It’s not easy to plan and conceptualise a theatre production, let alone one that centers on a culture that is not well known. Add to that the task of running a wholly student-run production involving 122 students, and you get NUANSA 2015: Flowers of Asmat.
Launched in 2008, NUANSA is an annual arts and cultural production organised by a group of Indonesian students in PINUS, with the aim of showcasing the richness and diversity of Indonesian culture.
With less than a week before NUANSA 2015, our writer Ignatius Albert gives us an exclusive access to their rehearsal to find out more about the story behind the play.
A brave new world: The Papuan culture
Adapted from the novel Namaku Teweraut by the late Ani Sekarningsih, Flowers of Asmat depicts the perennial conflict between continuity and change: stick to the status quo of long-held traditions, or embrace change and all the risks that come with it? It’s a recurring debate that holds true for all societies – even Singapore, as portrayed in recent films.
The main challenge faced by the production team was to portray the Papuan culture accurately. Throughout its eight-year history, NUANSA plays have usually centered around Javanese culture, such as The Priyayi in 2014, which focused on the Javanese noble class. This year, however, the writers behind the production decided to venture into lesser-known territory – the Papuan culture.
During the rehearsal, writers Cathlin and Amalina Hendra shared that many Indonesian students themselves were unfamiliar with the culture of the largest and easternmost province of Indonesia. “Papua is quite distinct from other Indonesian cultures, so it is a challenge and an opportunity for us to learn a new culture,” said Amalina.

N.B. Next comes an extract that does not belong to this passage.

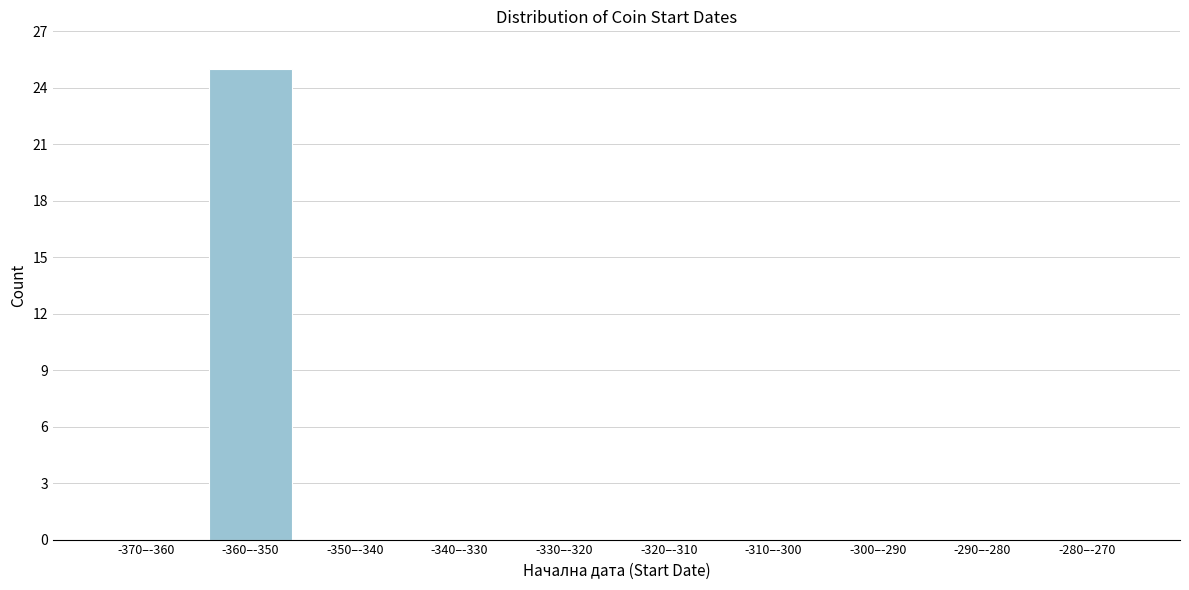

Reading left to right, transcribe all the data shown in this chart.

-370–-360=0	-360–-350=25	-350–-340=0	-340–-330=0	-330–-320=0	-320–-310=0	-310–-300=0	-300–-290=0	-290–-280=0	-280–-270=0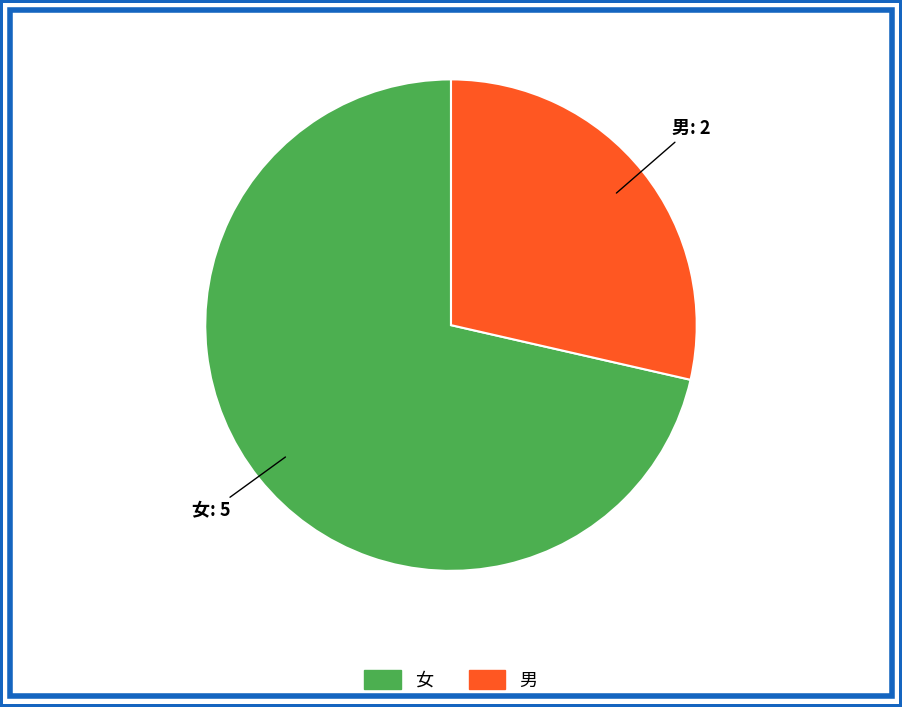

Is there a majority slice in this chart?

Yes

Unfamiliarity: Both boon and bane
To better understand the Papuan culture, the team carried out vigorous research. Yet this process was fraught with difficulties – when the team conducted an interview with a native from Papua, they quickly realised that he did not hail from the Asmat tribe, which was the main focus of their play. There are over a hundred tribes in Papua province alone, which meant that the man could not be of much help.
The lack of public awareness on Papuan culture also left the production team scratching their heads when it came to designing the sets and tribal kits. Wardrobe Department Head Stephanie Mahasin shared, “It is quite difficult sourcing the costumes as Papuan tribal attire is rather uncommon. We tried producing the costumes from grass as well as hay, but they were not very suitable either.”
Nonetheless, this lack of familiarity with Papuan culture turned out to work in NUANSA’s favour. External Affairs Division Head’s Athletea Widjaja highlighted how the Papuan use of striking face and body paint stood out in their trailers, which helped spark the curiosity and interest of viewers.
The “family” connection
Another key aspect of NUANSA 2015 is the unmistakable continuity and connection involving both new and old production members. The family-like atmosphere drew many junior members who joined in their freshman year to take on leadership positions in following years, thus bringing with them a wealth of experience. For instance, Production Head Dominico began as an Assistant Stage Manager two years ago before becoming the Head Stage Manager in 2014.
In fact, all the production heads I spoke to proudly pointed out how their seniors had been a great source of advice. Athletea remembered the frequent meetings with her seniors from the External Affairs Division, who gave her feedback on the do’s and don’ts of her work. Past artistic directors also visited the training sessions, including the rehearsal that this writer attended. The 2015 team say the comments from these “elders” have certainly helped them minimise mistakes and save time as they prepare for their show.